Providence Health System lands on labor's Unfair List


PORTLAND, OR -- The Northwest Oregon Labor Council (NOLC) has placed the Sisters of Providence Health System on its Unfair List at the request of Painters District Council 55 and the Columbia-Pacific Building Trades Council for failure to pay area standard wages and benefits.

The craft unions are notifying all AFL-CIO-affiliated local union trustees of health and welfare benefits of the situation and asking that they remove Providence Health System from their lists of health care providers.

At issue is Providence's use of non-union contractors at clinics being built throughout the Portland metropolitan area who allegedly aren't paying health and welfare benefits or prevailing wages to employees, said John Kirkpatrick, a business agent for Council 55.

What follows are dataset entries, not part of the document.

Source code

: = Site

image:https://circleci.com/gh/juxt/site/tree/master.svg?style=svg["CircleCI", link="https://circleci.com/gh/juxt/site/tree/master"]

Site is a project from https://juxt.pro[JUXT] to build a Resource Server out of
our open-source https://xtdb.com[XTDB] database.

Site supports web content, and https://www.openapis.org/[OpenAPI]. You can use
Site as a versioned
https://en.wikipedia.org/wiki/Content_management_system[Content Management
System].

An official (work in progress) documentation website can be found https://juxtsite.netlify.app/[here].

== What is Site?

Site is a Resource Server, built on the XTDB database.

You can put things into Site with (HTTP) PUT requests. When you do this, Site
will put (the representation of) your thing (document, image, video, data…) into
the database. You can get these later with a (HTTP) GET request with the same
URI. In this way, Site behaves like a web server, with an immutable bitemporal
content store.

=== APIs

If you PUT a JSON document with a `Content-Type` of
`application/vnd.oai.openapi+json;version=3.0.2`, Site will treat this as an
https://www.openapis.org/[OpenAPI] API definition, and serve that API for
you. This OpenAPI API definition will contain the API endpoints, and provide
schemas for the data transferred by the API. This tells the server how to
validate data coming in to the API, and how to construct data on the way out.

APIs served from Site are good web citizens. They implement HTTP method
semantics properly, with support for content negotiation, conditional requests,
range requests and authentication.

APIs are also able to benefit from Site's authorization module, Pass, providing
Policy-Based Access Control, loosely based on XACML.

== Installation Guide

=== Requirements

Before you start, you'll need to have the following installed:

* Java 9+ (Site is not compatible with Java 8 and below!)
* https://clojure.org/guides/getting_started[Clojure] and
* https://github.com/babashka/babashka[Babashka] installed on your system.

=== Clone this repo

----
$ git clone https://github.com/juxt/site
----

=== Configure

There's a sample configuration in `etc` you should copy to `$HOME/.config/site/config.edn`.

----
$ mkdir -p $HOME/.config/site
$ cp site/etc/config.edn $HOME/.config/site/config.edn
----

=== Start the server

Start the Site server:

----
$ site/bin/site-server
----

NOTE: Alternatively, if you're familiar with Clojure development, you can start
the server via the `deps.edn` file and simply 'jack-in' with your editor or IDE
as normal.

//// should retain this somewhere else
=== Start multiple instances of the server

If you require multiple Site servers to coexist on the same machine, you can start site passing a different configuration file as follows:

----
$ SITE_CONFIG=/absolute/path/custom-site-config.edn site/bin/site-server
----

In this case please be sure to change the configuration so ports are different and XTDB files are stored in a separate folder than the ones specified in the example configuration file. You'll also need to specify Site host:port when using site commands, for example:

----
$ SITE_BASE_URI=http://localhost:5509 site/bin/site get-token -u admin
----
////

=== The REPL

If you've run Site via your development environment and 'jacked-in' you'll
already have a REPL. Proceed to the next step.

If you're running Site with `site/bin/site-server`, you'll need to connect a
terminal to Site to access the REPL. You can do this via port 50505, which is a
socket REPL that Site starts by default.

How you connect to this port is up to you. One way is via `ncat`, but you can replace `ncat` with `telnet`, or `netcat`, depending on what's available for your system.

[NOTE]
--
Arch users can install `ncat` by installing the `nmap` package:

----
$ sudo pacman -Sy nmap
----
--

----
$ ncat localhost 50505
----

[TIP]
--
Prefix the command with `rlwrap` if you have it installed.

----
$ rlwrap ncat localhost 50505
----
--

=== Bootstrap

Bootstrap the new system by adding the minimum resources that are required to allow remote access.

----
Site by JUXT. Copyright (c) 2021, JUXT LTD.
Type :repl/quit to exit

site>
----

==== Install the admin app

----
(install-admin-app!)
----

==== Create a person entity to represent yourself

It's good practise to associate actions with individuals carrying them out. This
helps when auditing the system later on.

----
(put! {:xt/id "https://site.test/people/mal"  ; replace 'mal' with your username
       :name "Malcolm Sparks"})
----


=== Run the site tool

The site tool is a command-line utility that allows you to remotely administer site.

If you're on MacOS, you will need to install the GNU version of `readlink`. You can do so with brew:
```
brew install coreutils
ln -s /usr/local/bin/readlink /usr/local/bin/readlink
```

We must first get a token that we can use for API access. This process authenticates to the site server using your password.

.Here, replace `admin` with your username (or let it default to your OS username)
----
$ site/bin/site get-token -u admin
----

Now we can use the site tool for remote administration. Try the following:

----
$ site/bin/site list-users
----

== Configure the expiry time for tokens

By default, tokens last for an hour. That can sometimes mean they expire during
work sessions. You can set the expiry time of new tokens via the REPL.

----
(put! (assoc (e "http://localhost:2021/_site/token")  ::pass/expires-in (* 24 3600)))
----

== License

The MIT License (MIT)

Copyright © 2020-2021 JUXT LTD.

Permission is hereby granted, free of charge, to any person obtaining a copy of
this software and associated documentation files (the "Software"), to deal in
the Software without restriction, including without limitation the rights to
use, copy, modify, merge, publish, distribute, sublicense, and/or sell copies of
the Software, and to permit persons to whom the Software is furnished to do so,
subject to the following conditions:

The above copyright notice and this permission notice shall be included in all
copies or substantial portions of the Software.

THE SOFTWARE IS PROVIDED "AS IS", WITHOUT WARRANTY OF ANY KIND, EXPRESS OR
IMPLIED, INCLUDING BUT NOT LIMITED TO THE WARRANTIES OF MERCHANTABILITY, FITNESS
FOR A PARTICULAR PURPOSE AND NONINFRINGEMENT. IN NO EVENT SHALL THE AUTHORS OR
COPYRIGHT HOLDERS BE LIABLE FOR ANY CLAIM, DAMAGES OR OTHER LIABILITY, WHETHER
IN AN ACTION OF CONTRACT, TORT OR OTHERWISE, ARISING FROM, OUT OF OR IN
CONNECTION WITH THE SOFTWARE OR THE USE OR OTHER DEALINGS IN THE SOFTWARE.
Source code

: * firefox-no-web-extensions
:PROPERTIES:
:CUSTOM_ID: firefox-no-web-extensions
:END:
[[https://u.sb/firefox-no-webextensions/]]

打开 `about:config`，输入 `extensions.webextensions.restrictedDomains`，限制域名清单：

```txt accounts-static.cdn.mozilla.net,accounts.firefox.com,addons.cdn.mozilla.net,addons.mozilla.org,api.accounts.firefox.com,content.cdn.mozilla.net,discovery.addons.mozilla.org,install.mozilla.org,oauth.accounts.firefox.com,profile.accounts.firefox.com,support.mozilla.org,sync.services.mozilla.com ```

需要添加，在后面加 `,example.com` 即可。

"It's unconscionable that a health provider such as Providence would thumb its nose at union contractors that provide workers health care coverage and give the work to companies that don't," said Kirkpatrick.

Portland-based NOLC facilitated a meeting last summer with building trades unions and Kenneth Zinsli, regional director of real estate and facilities management at Providence Health System. At that meeting union leaders reminded Zinsli of a similar meeting in 1990 which led Providence's assistant administrator James S. Werfelmann to draft a set of principles regarding future construction contracts by the Sisters of Providence.

In it, Werfelmann (who is no longer with the company) said Providence would require all future contractors to provide health benefits to regular workers and subcontractors in a reasonable time period, that contractors would pay "a fair and just wage established by prevailing practices in the community," and that it would not "bid shop" contracts over $500,000.

Council 55 maintains that non-union painting subcontractors didn't pay prevailing wages on at least two Providence construction projects and that employees co-pay more than half the premiums for "employer-provided" coverage -- if they get coverage at all.

The new clinics are in Milwaukie, Tigard, Sherwood, Gresham and Aloha. The new Gresham clinic is being built 90 percent non-union, according to the building trades council.

Council 55 said the non-union painting companies in question are Sundeleaf Painting Co., Milbradt Painting,West Coast Coatings and West Coast Finishers. The primary general contractor has been non-union Westwood Swinerton Construction.

Kirkpatrick emphasized that organized labor doesn't consider it to be "health care coverage" when employees have to wait three to six months to become eligible and then pay most of the premium and a high deductible.

"It's easy for an employer to say that 'yes,' we provide health care benefits,'" he said. "But it's not a benefit if the employer makes employees pay for it -- it's a deduction of wages."

Kirkpatrick said that under building trades contracts employers pay 100 percent of the premium for workers and families.

In a Nov. 18 letter to Ron Fortune, executive secretary of the Northwest Oregon Labor Council, Zinsli said that since the meeting he received only one written complaint and one verbal complaint and that he followed up on both. "I would strongly recommend to any member of the council that has a complaint, if they would submit it in writing with specifics, I will be more than happy to follow up on their concerns and respond back to the council," Zinsli wrote.

Wally Mehrens, executive secretary of the Columbia-Pacific Building and Construction Trades Council, said Providence's use of non-union contractors has gone on too long. He said the non-union companies are finding success "based on what they don't pay their employees -- which puts our union contractors at a disadvantage" when bidding jobs.

Referring to the Providence citing, Mehrens said, "We have lit the match, now it's your turn (union locals) to put on the heat."